(Stored items from a collection)
"""
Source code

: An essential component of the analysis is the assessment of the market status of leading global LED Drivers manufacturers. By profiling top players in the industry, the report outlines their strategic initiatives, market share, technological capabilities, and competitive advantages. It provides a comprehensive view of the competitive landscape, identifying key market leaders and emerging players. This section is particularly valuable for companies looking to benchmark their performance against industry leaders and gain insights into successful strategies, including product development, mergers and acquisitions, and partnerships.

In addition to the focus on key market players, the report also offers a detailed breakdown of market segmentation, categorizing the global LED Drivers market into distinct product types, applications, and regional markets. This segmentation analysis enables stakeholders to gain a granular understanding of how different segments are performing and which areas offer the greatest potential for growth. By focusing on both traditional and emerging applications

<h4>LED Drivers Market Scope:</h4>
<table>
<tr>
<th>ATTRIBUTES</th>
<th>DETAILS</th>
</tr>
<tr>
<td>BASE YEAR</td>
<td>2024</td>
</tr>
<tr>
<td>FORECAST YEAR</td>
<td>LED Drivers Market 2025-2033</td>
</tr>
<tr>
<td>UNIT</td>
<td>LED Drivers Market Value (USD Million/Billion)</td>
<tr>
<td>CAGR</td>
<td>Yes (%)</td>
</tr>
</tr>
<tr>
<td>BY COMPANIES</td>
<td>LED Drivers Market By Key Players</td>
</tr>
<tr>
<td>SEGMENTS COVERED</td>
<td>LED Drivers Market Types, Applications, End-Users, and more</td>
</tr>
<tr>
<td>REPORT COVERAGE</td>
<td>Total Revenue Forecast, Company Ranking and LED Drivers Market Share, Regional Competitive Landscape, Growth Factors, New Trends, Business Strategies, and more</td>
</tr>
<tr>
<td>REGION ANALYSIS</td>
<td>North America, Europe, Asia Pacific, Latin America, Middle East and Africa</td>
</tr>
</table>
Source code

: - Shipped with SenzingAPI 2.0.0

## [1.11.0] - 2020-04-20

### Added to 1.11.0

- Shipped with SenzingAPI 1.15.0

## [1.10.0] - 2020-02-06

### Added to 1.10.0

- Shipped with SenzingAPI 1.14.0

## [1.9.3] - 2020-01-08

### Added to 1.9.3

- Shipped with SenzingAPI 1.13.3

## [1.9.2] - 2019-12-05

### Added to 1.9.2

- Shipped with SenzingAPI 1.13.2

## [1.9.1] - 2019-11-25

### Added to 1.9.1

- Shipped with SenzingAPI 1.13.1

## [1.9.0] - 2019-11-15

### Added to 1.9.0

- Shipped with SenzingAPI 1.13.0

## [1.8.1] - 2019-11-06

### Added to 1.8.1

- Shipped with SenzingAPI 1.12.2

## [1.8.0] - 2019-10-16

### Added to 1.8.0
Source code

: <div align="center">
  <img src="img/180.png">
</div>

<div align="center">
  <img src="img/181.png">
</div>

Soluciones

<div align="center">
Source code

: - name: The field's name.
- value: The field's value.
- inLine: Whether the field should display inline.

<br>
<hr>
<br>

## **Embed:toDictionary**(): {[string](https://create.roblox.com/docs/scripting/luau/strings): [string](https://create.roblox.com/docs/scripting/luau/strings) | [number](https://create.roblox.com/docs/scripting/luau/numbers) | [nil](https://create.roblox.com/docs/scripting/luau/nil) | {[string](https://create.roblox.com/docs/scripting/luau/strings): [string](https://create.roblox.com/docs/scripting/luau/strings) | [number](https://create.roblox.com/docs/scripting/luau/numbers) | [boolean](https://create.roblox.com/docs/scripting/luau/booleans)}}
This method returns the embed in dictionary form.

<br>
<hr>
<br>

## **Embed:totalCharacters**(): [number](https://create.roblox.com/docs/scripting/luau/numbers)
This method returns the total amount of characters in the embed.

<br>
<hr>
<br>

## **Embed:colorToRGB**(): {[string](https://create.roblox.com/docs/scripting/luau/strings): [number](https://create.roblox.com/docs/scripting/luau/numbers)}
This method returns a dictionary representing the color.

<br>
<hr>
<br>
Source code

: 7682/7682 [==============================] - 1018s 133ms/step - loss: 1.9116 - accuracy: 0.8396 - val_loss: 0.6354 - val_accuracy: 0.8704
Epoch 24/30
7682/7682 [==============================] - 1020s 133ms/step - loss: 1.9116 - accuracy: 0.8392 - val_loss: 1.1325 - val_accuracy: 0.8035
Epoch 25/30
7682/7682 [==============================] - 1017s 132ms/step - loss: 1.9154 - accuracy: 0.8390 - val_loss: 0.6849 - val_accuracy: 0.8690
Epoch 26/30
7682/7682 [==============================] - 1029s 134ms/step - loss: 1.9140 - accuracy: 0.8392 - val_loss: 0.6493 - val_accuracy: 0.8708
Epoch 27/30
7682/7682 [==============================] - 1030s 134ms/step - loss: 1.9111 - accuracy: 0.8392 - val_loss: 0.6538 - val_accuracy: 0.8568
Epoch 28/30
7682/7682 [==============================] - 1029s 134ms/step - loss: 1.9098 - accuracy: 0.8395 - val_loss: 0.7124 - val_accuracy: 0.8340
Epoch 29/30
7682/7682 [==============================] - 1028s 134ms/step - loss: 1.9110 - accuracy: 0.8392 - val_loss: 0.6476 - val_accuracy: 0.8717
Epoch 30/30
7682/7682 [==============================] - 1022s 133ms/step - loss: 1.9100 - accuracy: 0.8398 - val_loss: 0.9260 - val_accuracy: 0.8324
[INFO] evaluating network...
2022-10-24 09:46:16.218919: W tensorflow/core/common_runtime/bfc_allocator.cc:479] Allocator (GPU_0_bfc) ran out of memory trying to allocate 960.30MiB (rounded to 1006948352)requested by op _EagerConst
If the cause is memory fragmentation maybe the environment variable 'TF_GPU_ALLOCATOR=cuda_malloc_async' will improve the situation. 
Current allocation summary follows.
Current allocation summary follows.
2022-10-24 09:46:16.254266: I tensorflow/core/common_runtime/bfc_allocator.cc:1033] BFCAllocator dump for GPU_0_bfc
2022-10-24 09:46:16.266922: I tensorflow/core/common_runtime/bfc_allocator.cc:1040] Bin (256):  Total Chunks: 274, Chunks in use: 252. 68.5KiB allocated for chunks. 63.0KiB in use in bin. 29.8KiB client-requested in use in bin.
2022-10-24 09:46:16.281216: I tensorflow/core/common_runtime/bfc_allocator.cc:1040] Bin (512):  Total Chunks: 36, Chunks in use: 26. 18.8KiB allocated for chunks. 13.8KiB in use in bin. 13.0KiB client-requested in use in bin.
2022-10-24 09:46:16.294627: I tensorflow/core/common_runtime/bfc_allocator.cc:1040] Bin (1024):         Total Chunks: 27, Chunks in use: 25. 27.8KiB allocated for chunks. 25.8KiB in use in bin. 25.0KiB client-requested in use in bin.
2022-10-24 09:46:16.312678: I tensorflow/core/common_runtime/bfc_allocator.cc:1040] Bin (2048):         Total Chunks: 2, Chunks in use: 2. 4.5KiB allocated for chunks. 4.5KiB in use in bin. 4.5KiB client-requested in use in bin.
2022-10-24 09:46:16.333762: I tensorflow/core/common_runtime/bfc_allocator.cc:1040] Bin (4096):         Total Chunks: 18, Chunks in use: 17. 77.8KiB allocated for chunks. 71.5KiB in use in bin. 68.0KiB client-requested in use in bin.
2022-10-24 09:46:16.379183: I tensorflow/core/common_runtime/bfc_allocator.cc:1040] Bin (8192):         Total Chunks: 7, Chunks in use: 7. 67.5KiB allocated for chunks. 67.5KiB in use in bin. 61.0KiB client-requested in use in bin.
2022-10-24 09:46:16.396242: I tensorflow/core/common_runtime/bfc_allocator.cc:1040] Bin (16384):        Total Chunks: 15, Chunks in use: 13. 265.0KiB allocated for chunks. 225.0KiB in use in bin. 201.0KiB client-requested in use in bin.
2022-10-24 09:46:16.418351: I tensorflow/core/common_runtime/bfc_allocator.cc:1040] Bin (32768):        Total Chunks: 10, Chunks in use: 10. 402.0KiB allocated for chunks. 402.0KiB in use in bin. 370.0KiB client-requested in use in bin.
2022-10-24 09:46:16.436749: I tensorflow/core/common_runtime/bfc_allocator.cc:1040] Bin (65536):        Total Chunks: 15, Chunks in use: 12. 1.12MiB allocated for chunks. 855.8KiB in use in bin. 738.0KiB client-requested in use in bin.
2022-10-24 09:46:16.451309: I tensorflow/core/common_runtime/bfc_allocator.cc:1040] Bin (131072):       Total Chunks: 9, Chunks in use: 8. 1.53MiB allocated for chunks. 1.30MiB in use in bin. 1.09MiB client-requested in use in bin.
"""
Task item »
From the entries above, extract only the lines running from the one containing "<td>CAGR</td>" through the one containing "- Shipped with SenzingAPI 1.13.0", inclusive.

Task solution »
<td>CAGR</td>
<td>Yes (%)</td>
</tr>
</tr>
<tr>
<td>BY COMPANIES</td>
<td>LED Drivers Market By Key Players</td>
</tr>
<tr>
<td>SEGMENTS COVERED</td>
<td>LED Drivers Market Types, Applications, End-Users, and more</td>
</tr>
<tr>
<td>REPORT COVERAGE</td>
<td>Total Revenue Forecast, Company Ranking and LED Drivers Market Share, Regional Competitive Landscape, Growth Factors, New Trends, Business Strategies, and more</td>
</tr>
<tr>
<td>REGION ANALYSIS</td>
<td>North America, Europe, Asia Pacific, Latin America, Middle East and Africa</td>
</tr>
</table>
Source code

: - Shipped with SenzingAPI 2.0.0

## [1.11.0] - 2020-04-20

### Added to 1.11.0

- Shipped with SenzingAPI 1.15.0

## [1.10.0] - 2020-02-06

### Added to 1.10.0

- Shipped with SenzingAPI 1.14.0

## [1.9.3] - 2020-01-08

### Added to 1.9.3

- Shipped with SenzingAPI 1.13.3

## [1.9.2] - 2019-12-05

### Added to 1.9.2

- Shipped with SenzingAPI 1.13.2

## [1.9.1] - 2019-11-25

### Added to 1.9.1

- Shipped with SenzingAPI 1.13.1

## [1.9.0] - 2019-11-15

### Added to 1.9.0

- Shipped with SenzingAPI 1.13.0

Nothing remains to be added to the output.